TASK STATEMENT –
From the entries below, return only the lines starting at the one that contains "3: (461, 493, 1.57)" and ending at the one that contains "19: (647, 140, 1.04)", exactly as they stand.

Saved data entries
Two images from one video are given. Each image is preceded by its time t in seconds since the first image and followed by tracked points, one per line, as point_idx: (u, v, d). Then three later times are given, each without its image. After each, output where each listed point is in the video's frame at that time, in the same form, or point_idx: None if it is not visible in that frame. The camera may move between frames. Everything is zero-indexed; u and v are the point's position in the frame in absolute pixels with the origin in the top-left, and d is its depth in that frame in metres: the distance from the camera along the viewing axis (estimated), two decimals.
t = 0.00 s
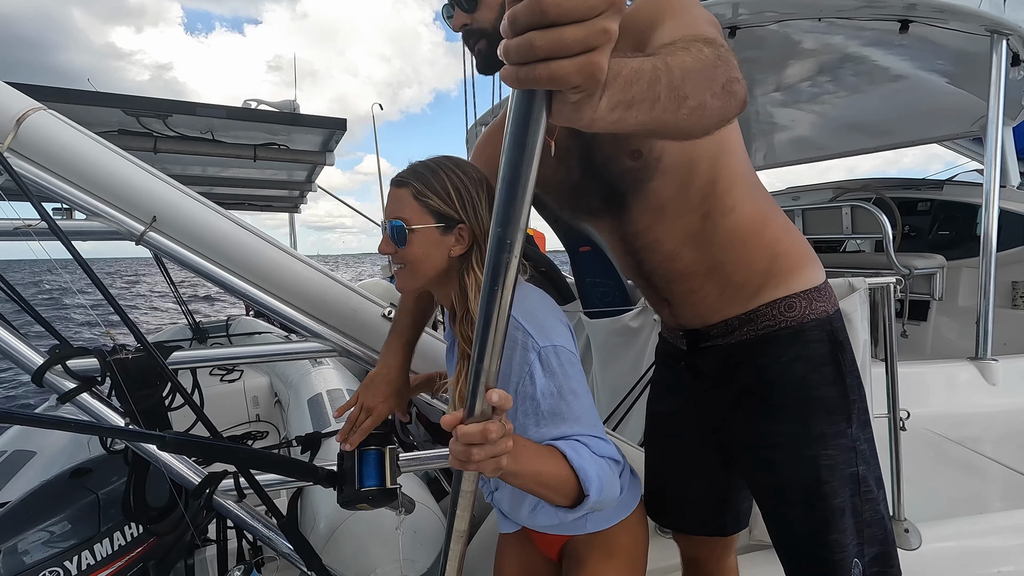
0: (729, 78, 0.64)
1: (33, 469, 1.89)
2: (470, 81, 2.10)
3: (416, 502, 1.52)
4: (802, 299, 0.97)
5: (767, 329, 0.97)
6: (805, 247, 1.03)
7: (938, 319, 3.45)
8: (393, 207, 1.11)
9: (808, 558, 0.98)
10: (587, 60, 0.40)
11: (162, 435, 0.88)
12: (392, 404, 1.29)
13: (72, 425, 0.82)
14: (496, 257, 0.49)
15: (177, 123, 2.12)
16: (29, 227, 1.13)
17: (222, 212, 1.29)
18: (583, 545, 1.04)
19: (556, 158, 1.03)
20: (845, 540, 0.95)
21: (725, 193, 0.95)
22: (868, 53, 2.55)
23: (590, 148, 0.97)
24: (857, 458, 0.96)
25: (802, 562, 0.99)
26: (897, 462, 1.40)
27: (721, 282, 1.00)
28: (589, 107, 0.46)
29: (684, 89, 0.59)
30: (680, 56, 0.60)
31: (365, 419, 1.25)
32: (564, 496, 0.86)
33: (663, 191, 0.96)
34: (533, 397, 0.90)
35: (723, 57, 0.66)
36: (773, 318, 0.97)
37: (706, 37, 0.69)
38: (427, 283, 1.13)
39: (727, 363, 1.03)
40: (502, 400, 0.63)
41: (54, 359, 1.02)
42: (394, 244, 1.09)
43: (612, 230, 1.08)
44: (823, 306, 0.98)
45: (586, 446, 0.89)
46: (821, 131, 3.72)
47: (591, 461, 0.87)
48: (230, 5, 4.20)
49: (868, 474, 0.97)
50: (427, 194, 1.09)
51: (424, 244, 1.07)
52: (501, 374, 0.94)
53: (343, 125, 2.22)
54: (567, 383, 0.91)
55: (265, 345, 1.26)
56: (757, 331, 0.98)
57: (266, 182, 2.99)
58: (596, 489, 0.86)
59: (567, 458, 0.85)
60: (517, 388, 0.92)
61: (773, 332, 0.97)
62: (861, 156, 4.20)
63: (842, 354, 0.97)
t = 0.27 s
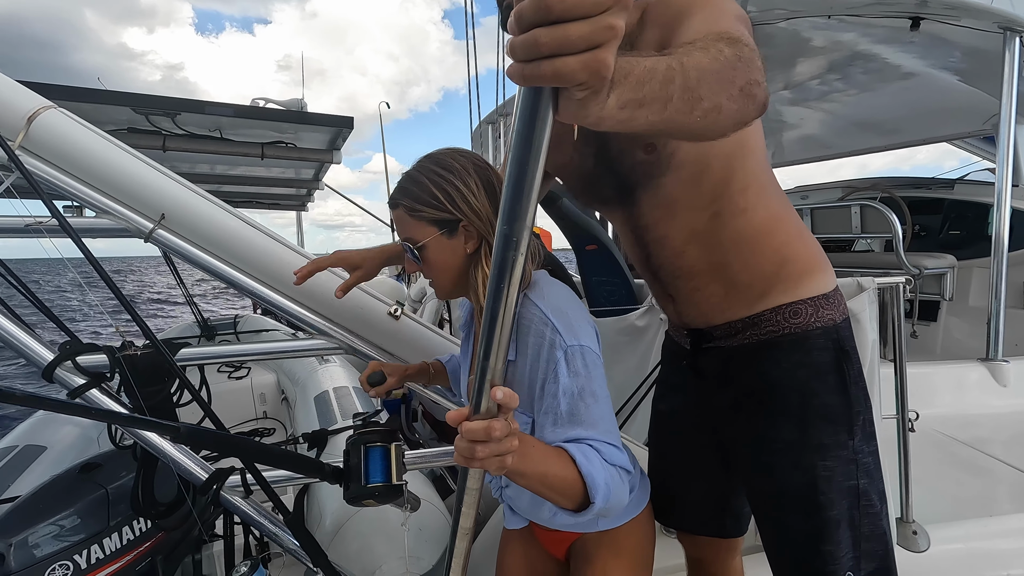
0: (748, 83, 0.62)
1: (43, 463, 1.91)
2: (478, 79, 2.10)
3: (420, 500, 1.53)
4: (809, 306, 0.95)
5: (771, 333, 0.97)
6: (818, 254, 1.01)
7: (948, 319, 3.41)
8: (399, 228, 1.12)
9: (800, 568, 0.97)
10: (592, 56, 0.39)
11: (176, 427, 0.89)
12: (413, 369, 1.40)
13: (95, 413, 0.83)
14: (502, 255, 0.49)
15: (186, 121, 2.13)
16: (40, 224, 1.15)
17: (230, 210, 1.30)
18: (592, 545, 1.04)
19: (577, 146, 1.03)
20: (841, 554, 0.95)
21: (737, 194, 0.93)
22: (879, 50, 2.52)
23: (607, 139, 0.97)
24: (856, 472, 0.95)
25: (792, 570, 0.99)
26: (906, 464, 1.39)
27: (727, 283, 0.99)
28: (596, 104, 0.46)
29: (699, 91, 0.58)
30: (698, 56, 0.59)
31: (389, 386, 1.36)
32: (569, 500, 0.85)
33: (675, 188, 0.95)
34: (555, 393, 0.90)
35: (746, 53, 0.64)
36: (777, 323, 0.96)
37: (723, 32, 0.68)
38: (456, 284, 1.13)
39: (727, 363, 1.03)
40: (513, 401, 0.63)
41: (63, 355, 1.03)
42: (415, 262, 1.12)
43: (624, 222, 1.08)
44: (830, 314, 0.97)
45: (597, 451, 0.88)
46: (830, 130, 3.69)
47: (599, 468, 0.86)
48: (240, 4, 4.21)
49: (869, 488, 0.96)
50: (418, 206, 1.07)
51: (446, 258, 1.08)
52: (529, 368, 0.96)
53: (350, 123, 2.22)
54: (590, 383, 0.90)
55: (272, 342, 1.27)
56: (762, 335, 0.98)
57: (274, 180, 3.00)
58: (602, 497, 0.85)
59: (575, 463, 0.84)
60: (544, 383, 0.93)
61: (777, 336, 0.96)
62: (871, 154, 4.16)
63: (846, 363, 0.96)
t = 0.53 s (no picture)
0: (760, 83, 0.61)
1: (57, 458, 1.94)
2: (487, 78, 2.10)
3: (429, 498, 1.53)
4: (823, 308, 0.94)
5: (780, 336, 0.96)
6: (833, 255, 0.99)
7: (964, 320, 3.35)
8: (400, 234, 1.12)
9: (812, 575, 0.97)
10: (602, 57, 0.39)
11: (191, 423, 0.90)
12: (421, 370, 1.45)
13: (108, 406, 0.84)
14: (510, 256, 0.49)
15: (197, 121, 2.15)
16: (53, 222, 1.15)
17: (241, 209, 1.31)
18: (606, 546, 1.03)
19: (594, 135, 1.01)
20: (852, 562, 0.94)
21: (753, 192, 0.92)
22: (895, 47, 2.48)
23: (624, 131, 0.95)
24: (869, 478, 0.94)
25: None
26: (921, 468, 1.37)
27: (739, 281, 0.98)
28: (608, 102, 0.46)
29: (712, 90, 0.57)
30: (709, 55, 0.58)
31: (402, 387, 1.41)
32: (579, 505, 0.85)
33: (689, 184, 0.93)
34: (574, 396, 0.89)
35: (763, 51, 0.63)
36: (789, 326, 0.95)
37: (735, 29, 0.67)
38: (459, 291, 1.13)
39: (736, 365, 1.02)
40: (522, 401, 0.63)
41: (76, 352, 1.04)
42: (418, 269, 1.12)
43: (639, 216, 1.06)
44: (844, 318, 0.95)
45: (609, 458, 0.87)
46: (844, 128, 3.64)
47: (611, 474, 0.85)
48: (252, 3, 4.24)
49: (882, 497, 0.95)
50: (416, 215, 1.07)
51: (446, 266, 1.08)
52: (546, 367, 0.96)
53: (360, 122, 2.22)
54: (606, 386, 0.90)
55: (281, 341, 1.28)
56: (772, 338, 0.96)
57: (285, 179, 3.02)
58: (613, 504, 0.85)
59: (586, 467, 0.84)
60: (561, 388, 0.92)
61: (789, 339, 0.95)
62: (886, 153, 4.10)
63: (860, 368, 0.94)
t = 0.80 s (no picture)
0: (758, 78, 0.61)
1: (82, 453, 1.99)
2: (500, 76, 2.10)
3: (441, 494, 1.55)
4: (829, 309, 0.93)
5: (785, 336, 0.95)
6: (842, 255, 0.98)
7: (988, 319, 3.28)
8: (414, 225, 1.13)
9: None
10: (598, 56, 0.39)
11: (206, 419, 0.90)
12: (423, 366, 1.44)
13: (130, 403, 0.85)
14: (512, 255, 0.50)
15: (215, 123, 2.19)
16: (76, 223, 1.15)
17: (256, 209, 1.33)
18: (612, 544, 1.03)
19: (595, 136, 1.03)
20: (860, 564, 0.93)
21: (761, 189, 0.91)
22: (915, 41, 2.44)
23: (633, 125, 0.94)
24: (871, 481, 0.93)
25: None
26: (938, 469, 1.34)
27: (745, 278, 0.97)
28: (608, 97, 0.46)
29: (711, 87, 0.57)
30: (707, 51, 0.58)
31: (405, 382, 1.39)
32: (589, 499, 0.85)
33: (695, 181, 0.92)
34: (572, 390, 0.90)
35: (761, 49, 0.63)
36: (795, 326, 0.94)
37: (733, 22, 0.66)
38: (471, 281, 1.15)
39: (741, 363, 1.02)
40: (525, 396, 0.64)
41: (99, 349, 1.08)
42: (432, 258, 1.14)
43: (648, 211, 1.06)
44: (851, 319, 0.94)
45: (617, 451, 0.88)
46: (864, 124, 3.58)
47: (619, 467, 0.85)
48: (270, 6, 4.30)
49: (885, 502, 0.94)
50: (429, 211, 1.08)
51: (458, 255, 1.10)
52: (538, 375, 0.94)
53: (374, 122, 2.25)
54: (610, 384, 0.89)
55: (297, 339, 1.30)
56: (776, 338, 0.96)
57: (301, 179, 3.06)
58: (621, 497, 0.85)
59: (592, 462, 0.85)
60: (558, 384, 0.92)
61: (794, 340, 0.94)
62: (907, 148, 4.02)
63: (866, 371, 0.93)
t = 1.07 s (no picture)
0: (779, 83, 0.60)
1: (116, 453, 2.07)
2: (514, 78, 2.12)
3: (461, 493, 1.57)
4: (868, 320, 0.91)
5: (821, 345, 0.94)
6: (888, 264, 0.95)
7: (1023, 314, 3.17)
8: (459, 191, 1.13)
9: None
10: (593, 65, 0.40)
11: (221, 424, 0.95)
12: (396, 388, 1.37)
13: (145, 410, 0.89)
14: (517, 259, 0.51)
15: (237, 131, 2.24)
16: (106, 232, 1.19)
17: (278, 215, 1.37)
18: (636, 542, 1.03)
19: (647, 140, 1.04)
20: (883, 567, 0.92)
21: (801, 191, 0.88)
22: (940, 29, 2.38)
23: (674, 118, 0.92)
24: (899, 490, 0.91)
25: None
26: (965, 468, 1.31)
27: (780, 282, 0.95)
28: (605, 105, 0.46)
29: (724, 94, 0.57)
30: (723, 57, 0.57)
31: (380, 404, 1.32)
32: (602, 504, 0.86)
33: (735, 180, 0.91)
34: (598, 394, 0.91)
35: (785, 47, 0.62)
36: (830, 335, 0.93)
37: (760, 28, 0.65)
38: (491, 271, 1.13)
39: (770, 366, 1.02)
40: (533, 394, 0.65)
41: (131, 352, 1.12)
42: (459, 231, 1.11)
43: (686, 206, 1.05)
44: (893, 332, 0.91)
45: (632, 456, 0.89)
46: (889, 115, 3.50)
47: (633, 472, 0.86)
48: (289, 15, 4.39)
49: (919, 523, 0.92)
50: (493, 175, 1.11)
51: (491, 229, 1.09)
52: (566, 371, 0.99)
53: (391, 127, 2.28)
54: (629, 386, 0.91)
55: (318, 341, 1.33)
56: (810, 345, 0.95)
57: (321, 184, 3.11)
58: (636, 502, 0.85)
59: (608, 466, 0.86)
60: (584, 386, 0.94)
61: (828, 350, 0.93)
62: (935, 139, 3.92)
63: (906, 387, 0.90)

EXERCISE ANSWER –
3: (461, 493, 1.57)
4: (868, 320, 0.91)
5: (821, 345, 0.94)
6: (888, 264, 0.95)
7: (1023, 314, 3.17)
8: (459, 191, 1.13)
9: None
10: (593, 65, 0.40)
11: (221, 424, 0.95)
12: (396, 388, 1.37)
13: (145, 410, 0.89)
14: (517, 259, 0.51)
15: (237, 131, 2.24)
16: (106, 232, 1.19)
17: (278, 215, 1.37)
18: (636, 542, 1.03)
19: (647, 140, 1.04)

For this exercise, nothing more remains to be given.